What you should do: Count the lines in the records that contain the word "markings", matching case exactly, and reply with only that number.

----- Source data -----

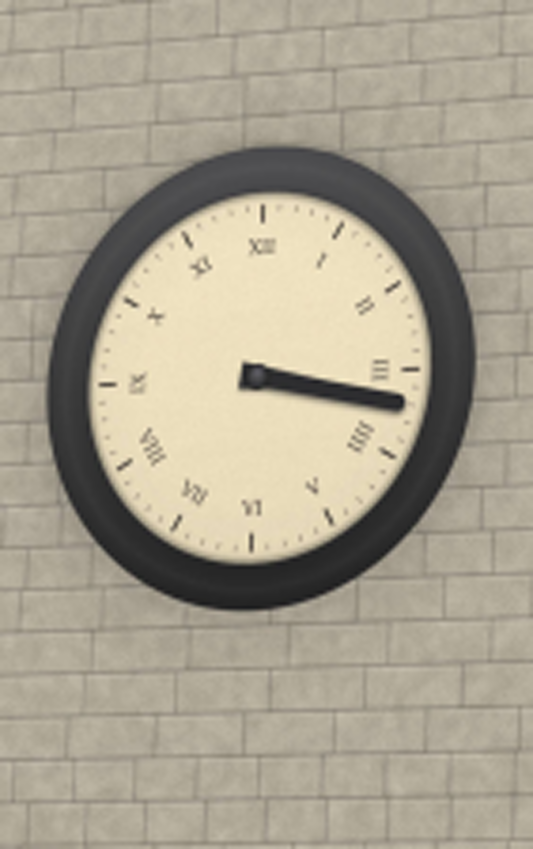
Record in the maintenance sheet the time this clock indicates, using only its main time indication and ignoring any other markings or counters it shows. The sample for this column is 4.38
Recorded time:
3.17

-----
----- Source data -----

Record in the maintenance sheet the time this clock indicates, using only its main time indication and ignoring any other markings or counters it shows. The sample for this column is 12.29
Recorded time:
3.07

-----

Exercise result: 2